For Moses, it was that “burning bush” (See chapter two of Exodus). Whatever you make of it, you need to understand that it is told as truth. The person who reported the incident evidently believed it happened the way he said it did. The people of faith who’ve read it all the years afterward obviously considered it to be an actual, factual event. Their whole belief system was founded upon truth telling, and dealing honestly with harsh reality. While some of those people, admittedly, were naïve and simple, there have been hosts of brilliantly intelligent and honest people of integrity who have read believed the account. They were not “into” self-delusion or fabricating to mislead or deceive themselves or anyone else. They did not consider this to be a nighty-nite bedtime story for toddlers.

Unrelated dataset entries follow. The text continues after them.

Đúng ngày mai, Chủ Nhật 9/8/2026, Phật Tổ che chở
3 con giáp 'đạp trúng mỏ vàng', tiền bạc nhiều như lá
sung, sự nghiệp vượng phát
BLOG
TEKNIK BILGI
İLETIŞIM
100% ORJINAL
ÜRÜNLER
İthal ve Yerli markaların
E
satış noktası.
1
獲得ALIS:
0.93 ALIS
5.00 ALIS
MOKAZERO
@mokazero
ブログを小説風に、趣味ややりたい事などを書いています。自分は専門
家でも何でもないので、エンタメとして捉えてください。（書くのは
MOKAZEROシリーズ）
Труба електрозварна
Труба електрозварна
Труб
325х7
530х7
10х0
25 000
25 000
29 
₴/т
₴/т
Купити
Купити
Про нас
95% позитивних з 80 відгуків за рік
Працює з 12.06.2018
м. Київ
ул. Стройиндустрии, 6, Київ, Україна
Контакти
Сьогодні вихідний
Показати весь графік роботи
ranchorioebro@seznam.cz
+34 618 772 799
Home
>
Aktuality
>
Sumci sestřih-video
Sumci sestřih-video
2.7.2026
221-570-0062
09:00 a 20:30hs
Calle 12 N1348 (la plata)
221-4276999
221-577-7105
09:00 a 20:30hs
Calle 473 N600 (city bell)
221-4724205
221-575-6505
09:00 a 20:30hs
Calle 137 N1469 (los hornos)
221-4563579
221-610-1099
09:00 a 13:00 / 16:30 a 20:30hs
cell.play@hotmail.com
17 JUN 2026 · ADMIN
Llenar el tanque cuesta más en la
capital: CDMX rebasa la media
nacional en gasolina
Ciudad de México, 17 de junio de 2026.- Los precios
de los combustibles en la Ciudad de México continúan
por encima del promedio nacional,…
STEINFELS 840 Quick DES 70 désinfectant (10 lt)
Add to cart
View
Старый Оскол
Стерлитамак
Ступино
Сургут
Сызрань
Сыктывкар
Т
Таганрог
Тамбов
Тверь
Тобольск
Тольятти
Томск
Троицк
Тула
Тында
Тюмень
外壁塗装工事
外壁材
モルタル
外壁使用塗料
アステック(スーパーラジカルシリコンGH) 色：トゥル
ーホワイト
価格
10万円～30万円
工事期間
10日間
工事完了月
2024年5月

It was not recited, as my children said when they were young, a ‘Once upunce a time. . .” kind of fairy tale or fable.
God has gotten others’ attention in other ways. For the ‘Prodigal Son,’ God got his attention when he had sunk to the lowest level to which a Jew could possibly descend: working for a Gentile pig owner, “slopping” hawgs. Can you see and hear him now, and calling his hawgs home for supper! Sooooo—eeeeee! Here, piggie, piggie, piggie! (Both Gentiles and “pigs” were held in complete contempt by the upstanding, law-observing Jewish citizen.). He was broke, eating what he could swipe from the hog trough, without the owner finding out, when Scripture says: “He came to himself.” The obvious inference here is that, when he left his Father and Home, he was ‘away from himself.’ He was not in possession of his best senses. The Bible takes sin very seriously and suggests that it clouds and dulls the senses.
At a time when the prodigal was so poor he couldn’t even pay attention, God seemed to come and say:‘MAY I HAVE YOUR ATTENTION, PLEASE?
Sometimes He’s achieved that objective of gaining someone’s attention through the death of someone important to the person being “paged.” For example, the prophet Isaiah said: “In the year that King Uzziah died, I saw the Lord. . . etc.” I don’t know what his relationship to King Uzziah was, but through the King’s death God got Isaiah’s undivided attention.
You probably have picked up on my line of thinking and have anticipated my asking this question: “What will it take for God to get YOUR attention? Your undivided attention?